* **Task directions**
Should the word "output" occur in a line of the records, copy that line.

[Records excerpted from a collection]
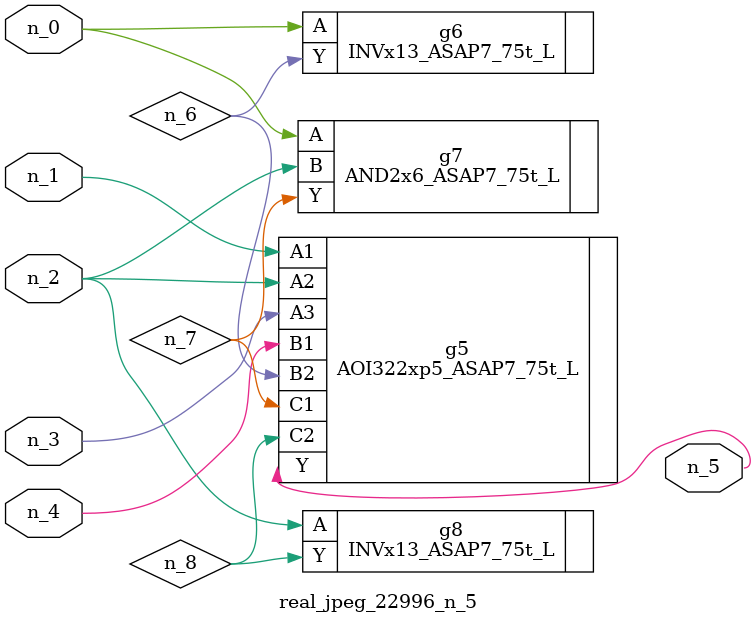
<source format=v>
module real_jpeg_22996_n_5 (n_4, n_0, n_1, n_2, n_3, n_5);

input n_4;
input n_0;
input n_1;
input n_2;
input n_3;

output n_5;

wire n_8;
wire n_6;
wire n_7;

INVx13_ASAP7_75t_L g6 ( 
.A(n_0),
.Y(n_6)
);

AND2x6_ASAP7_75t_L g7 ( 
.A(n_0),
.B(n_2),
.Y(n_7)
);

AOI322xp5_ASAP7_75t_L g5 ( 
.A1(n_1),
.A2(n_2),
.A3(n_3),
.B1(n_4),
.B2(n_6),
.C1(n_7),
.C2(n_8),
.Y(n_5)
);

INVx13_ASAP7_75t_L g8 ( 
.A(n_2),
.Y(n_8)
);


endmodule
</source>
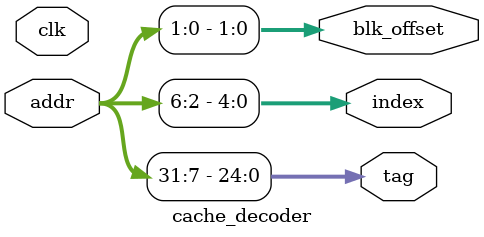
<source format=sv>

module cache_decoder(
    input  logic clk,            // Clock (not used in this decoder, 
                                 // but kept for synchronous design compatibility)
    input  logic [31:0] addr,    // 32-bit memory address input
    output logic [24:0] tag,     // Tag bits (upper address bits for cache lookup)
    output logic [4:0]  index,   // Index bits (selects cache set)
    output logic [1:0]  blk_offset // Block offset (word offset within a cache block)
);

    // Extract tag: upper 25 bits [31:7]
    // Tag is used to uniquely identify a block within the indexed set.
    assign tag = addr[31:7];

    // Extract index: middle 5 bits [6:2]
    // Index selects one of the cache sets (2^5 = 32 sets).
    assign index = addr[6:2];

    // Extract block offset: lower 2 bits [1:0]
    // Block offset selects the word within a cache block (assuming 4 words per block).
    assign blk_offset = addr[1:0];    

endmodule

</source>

* **Response**
output n_5;
    output logic [24:0] tag,     // Tag bits (upper address bits for cache lookup)
    output logic [4:0]  index,   // Index bits (selects cache set)
    output logic [1:0]  blk_offset // Block offset (word offset within a cache block)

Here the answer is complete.